* Description of the task *
Return the following lines word for word, omitting the pictures.

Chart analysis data

^^^^^^^^^^^^^^^^

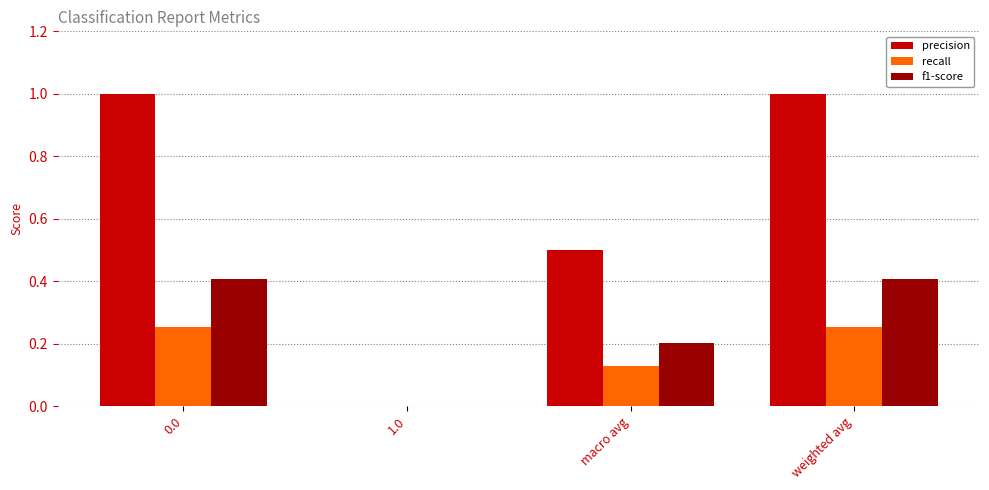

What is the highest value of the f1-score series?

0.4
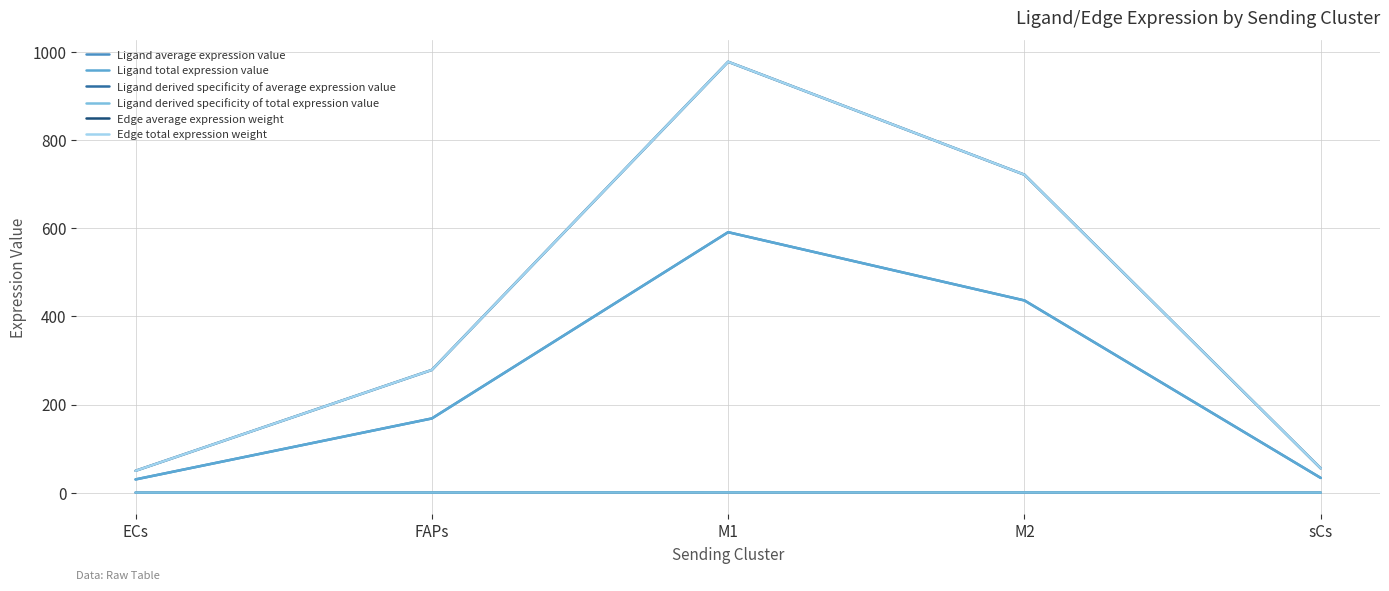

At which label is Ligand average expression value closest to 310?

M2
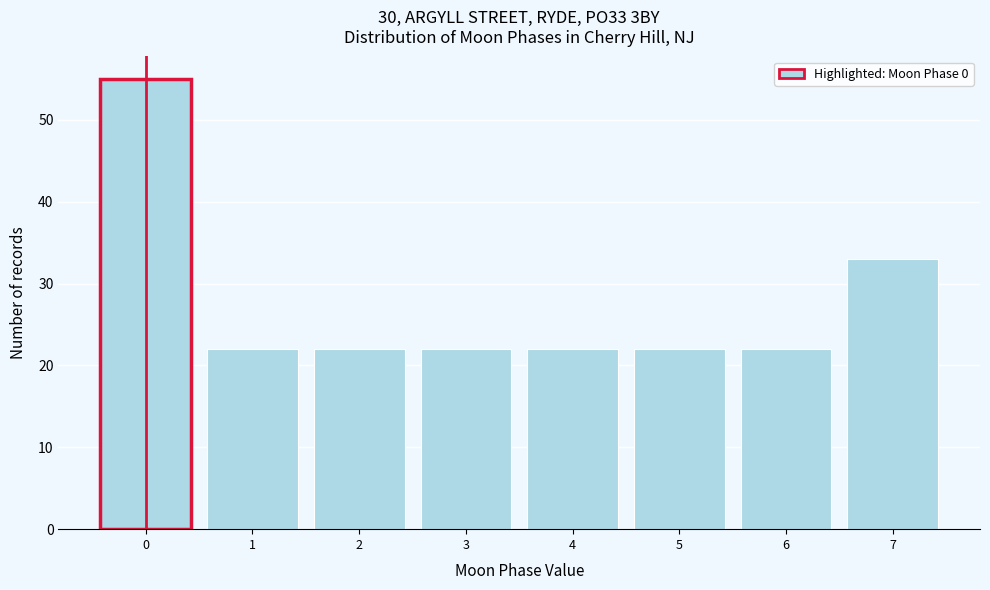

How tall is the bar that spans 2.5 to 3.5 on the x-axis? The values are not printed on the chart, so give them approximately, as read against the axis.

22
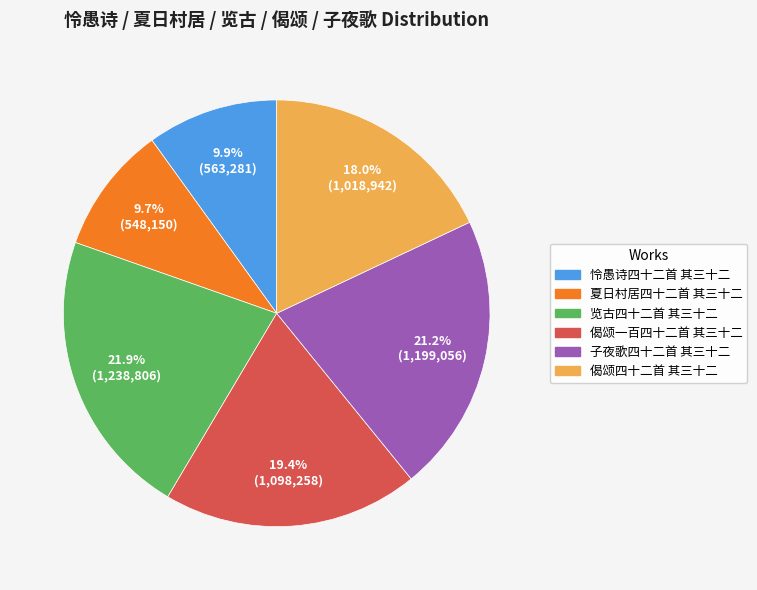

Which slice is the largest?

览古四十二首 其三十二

^^^^^^^^^^^^^^^^

* Solution for this problem *
What is the highest value of the f1-score series?

0.4

At which label is Ligand average expression value closest to 310?

M2

How tall is the bar that spans 2.5 to 3.5 on the x-axis? The values are not printed on the chart, so give them approximately, as read against the axis.

22

Which slice is the largest?

览古四十二首 其三十二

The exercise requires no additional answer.